WHAT TO WORK ON »
With the line containing "the **Update-AzureVM** cmdlet.</span></span>" as the start and the line containing "ContosoService cloud service.</span></span>" as the end, transcribe that span of the entries below exactly, including both.

Document images with source code:
━━━━

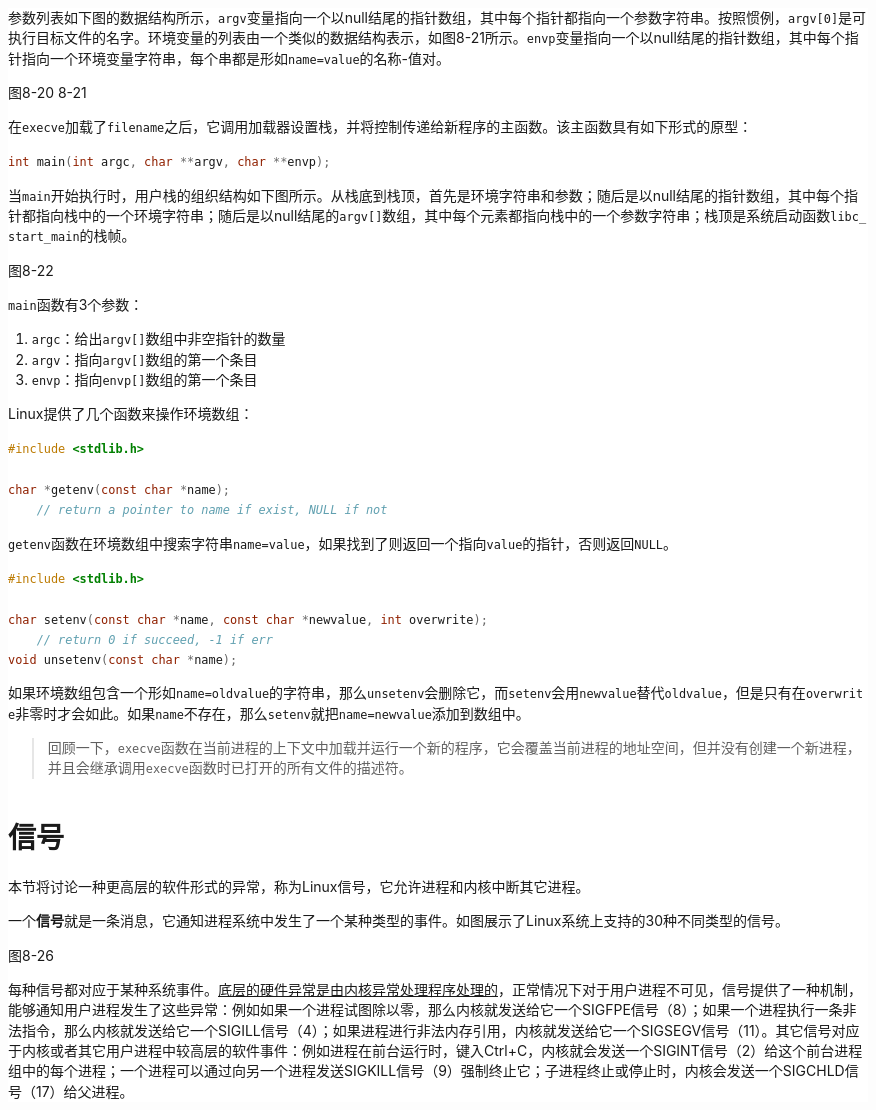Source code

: 参数列表如下图的数据结构所示，`argv`变量指向一个以null结尾的指针数组，其中每个指针都指向一个参数字符串。按照惯例，`argv[0]`是可执行目标文件的名字。环境变量的列表由一个类似的数据结构表示，如图8-21所示。`envp`变量指向一个以null结尾的指针数组，其中每个指针指向一个环境变量字符串，每个串都是形如`name=value`的名称-值对。

图8-20 8-21

在`execve`加载了`filename`之后，它调用加载器设置栈，并将控制传递给新程序的主函数。该主函数具有如下形式的原型：

```c
int main(int argc, char **argv, char **envp);
```

当`main`开始执行时，用户栈的组织结构如下图所示。从栈底到栈顶，首先是环境字符串和参数；随后是以null结尾的指针数组，其中每个指针都指向栈中的一个环境字符串；随后是以null结尾的`argv[]`数组，其中每个元素都指向栈中的一个参数字符串；栈顶是系统启动函数`libc_start_main`的栈帧。

图8-22

`main`函数有3个参数：

1. `argc`：给出`argv[]`数组中非空指针的数量
2. `argv`：指向`argv[]`数组的第一个条目
3. `envp`：指向`envp[]`数组的第一个条目

Linux提供了几个函数来操作环境数组：

```c
#include <stdlib.h>

char *getenv(const char *name);
    // return a pointer to name if exist, NULL if not
```

`getenv`函数在环境数组中搜索字符串`name=value`，如果找到了则返回一个指向`value`的指针，否则返回`NULL`。

```c
#include <stdlib.h>

char setenv(const char *name, const char *newvalue, int overwrite);
    // return 0 if succeed, -1 if err
void unsetenv(const char *name);

```

如果环境数组包含一个形如`name=oldvalue`的字符串，那么`unsetenv`会删除它，而`setenv`会用`newvalue`替代`oldvalue`，但是只有在`overwrite`非零时才会如此。如果`name`不存在，那么`setenv`就把`name=newvalue`添加到数组中。

> 回顾一下，`execve`函数在当前进程的上下文中加载并运行一个新的程序，它会覆盖当前进程的地址空间，但并没有创建一个新进程，并且会继承调用`execve`函数时已打开的所有文件的描述符。





# 信号

本节将讨论一种更高层的软件形式的异常，称为Linux信号，它允许进程和内核中断其它进程。

一个**信号**就是一条消息，它通知进程系统中发生了一个某种类型的事件。如图展示了Linux系统上支持的30种不同类型的信号。

图8-26

每种信号都对应于某种系统事件。<u>底层的硬件异常是由内核异常处理程序处理的</u>，正常情况下对于用户进程不可见，信号提供了一种机制，能够通知用户进程发生了这些异常：例如如果一个进程试图除以零，那么内核就发送给它一个SIGFPE信号（8）；如果一个进程执行一条非法指令，那么内核就发送给它一个SIGILL信号（4）；如果进程进行非法内存引用，内核就发送给它一个SIGSEGV信号（11）。其它信号对应于内核或者其它用户进程中较高层的软件事件：例如进程在前台运行时，键入Ctrl+C，内核就会发送一个SIGINT信号（2）给这个前台进程组中的每个进程；一个进程可以通过向另一个进程发送SIGKILL信号（9）强制终止它；子进程终止或停止时，内核会发送一个SIGCHLD信号（17）给父进程。
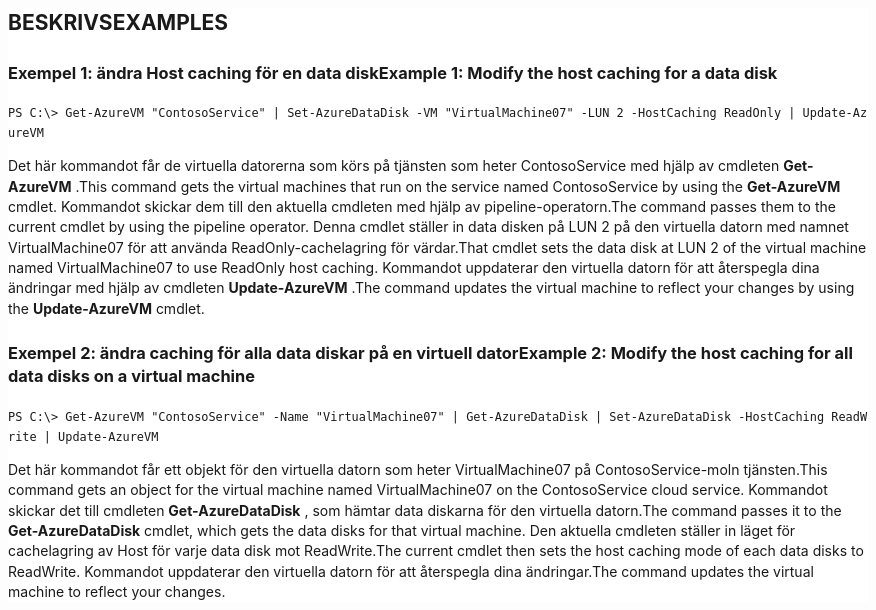 ## <span data-ttu-id="fed0b-110">BESKRIVS</span><span class="sxs-lookup"><span data-stu-id="fed0b-110">EXAMPLES</span></span>

### <span data-ttu-id="fed0b-111">Exempel 1: ändra Host caching för en data disk</span><span class="sxs-lookup"><span data-stu-id="fed0b-111">Example 1: Modify the host caching for a data disk</span></span>
```
PS C:\> Get-AzureVM "ContosoService" | Set-AzureDataDisk -VM "VirtualMachine07" -LUN 2 -HostCaching ReadOnly | Update-AzureVM
```

<span data-ttu-id="fed0b-112">Det här kommandot får de virtuella datorerna som körs på tjänsten som heter ContosoService med hjälp av cmdleten **Get-AzureVM** .</span><span class="sxs-lookup"><span data-stu-id="fed0b-112">This command gets the virtual machines that run on the service named ContosoService by using the **Get-AzureVM** cmdlet.</span></span>
<span data-ttu-id="fed0b-113">Kommandot skickar dem till den aktuella cmdleten med hjälp av pipeline-operatorn.</span><span class="sxs-lookup"><span data-stu-id="fed0b-113">The command passes them to the current cmdlet by using the pipeline operator.</span></span>
<span data-ttu-id="fed0b-114">Denna cmdlet ställer in data disken på LUN 2 på den virtuella datorn med namnet VirtualMachine07 för att använda ReadOnly-cachelagring för värdar.</span><span class="sxs-lookup"><span data-stu-id="fed0b-114">That cmdlet sets the data disk at LUN 2 of the virtual machine named VirtualMachine07 to use ReadOnly host caching.</span></span>
<span data-ttu-id="fed0b-115">Kommandot uppdaterar den virtuella datorn för att återspegla dina ändringar med hjälp av cmdleten **Update-AzureVM** .</span><span class="sxs-lookup"><span data-stu-id="fed0b-115">The command updates the virtual machine to reflect your changes by using the **Update-AzureVM** cmdlet.</span></span>

### <span data-ttu-id="fed0b-116">Exempel 2: ändra caching för alla data diskar på en virtuell dator</span><span class="sxs-lookup"><span data-stu-id="fed0b-116">Example 2: Modify the host caching for all data disks on a virtual machine</span></span>
```
PS C:\> Get-AzureVM "ContosoService" -Name "VirtualMachine07" | Get-AzureDataDisk | Set-AzureDataDisk -HostCaching ReadWrite | Update-AzureVM
```

<span data-ttu-id="fed0b-117">Det här kommandot får ett objekt för den virtuella datorn som heter VirtualMachine07 på ContosoService-moln tjänsten.</span><span class="sxs-lookup"><span data-stu-id="fed0b-117">This command gets an object for the virtual machine named VirtualMachine07 on the ContosoService cloud service.</span></span>
<span data-ttu-id="fed0b-118">Kommandot skickar det till cmdleten **Get-AzureDataDisk** , som hämtar data diskarna för den virtuella datorn.</span><span class="sxs-lookup"><span data-stu-id="fed0b-118">The command passes it to the **Get-AzureDataDisk** cmdlet, which gets the data disks for that virtual machine.</span></span>
<span data-ttu-id="fed0b-119">Den aktuella cmdleten ställer in läget för cachelagring av Host för varje data disk mot ReadWrite.</span><span class="sxs-lookup"><span data-stu-id="fed0b-119">The current cmdlet then sets the host caching mode of each data disks to ReadWrite.</span></span>
<span data-ttu-id="fed0b-120">Kommandot uppdaterar den virtuella datorn för att återspegla dina ändringar.</span><span class="sxs-lookup"><span data-stu-id="fed0b-120">The command updates the virtual machine to reflect your changes.</span></span>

━━━━

EXERCISE RESULT »
<span data-ttu-id="fed0b-115">Kommandot uppdaterar den virtuella datorn för att återspegla dina ändringar med hjälp av cmdleten **Update-AzureVM** .</span><span class="sxs-lookup"><span data-stu-id="fed0b-115">The command updates the virtual machine to reflect your changes by using the **Update-AzureVM** cmdlet.</span></span>

### <span data-ttu-id="fed0b-116">Exempel 2: ändra caching för alla data diskar på en virtuell dator</span><span class="sxs-lookup"><span data-stu-id="fed0b-116">Example 2: Modify the host caching for all data disks on a virtual machine</span></span>
```
PS C:\> Get-AzureVM "ContosoService" -Name "VirtualMachine07" | Get-AzureDataDisk | Set-AzureDataDisk -HostCaching ReadWrite | Update-AzureVM
```

<span data-ttu-id="fed0b-117">Det här kommandot får ett objekt för den virtuella datorn som heter VirtualMachine07 på ContosoService-moln tjänsten.</span><span class="sxs-lookup"><span data-stu-id="fed0b-117">This command gets an object for the virtual machine named VirtualMachine07 on the ContosoService cloud service.</span></span>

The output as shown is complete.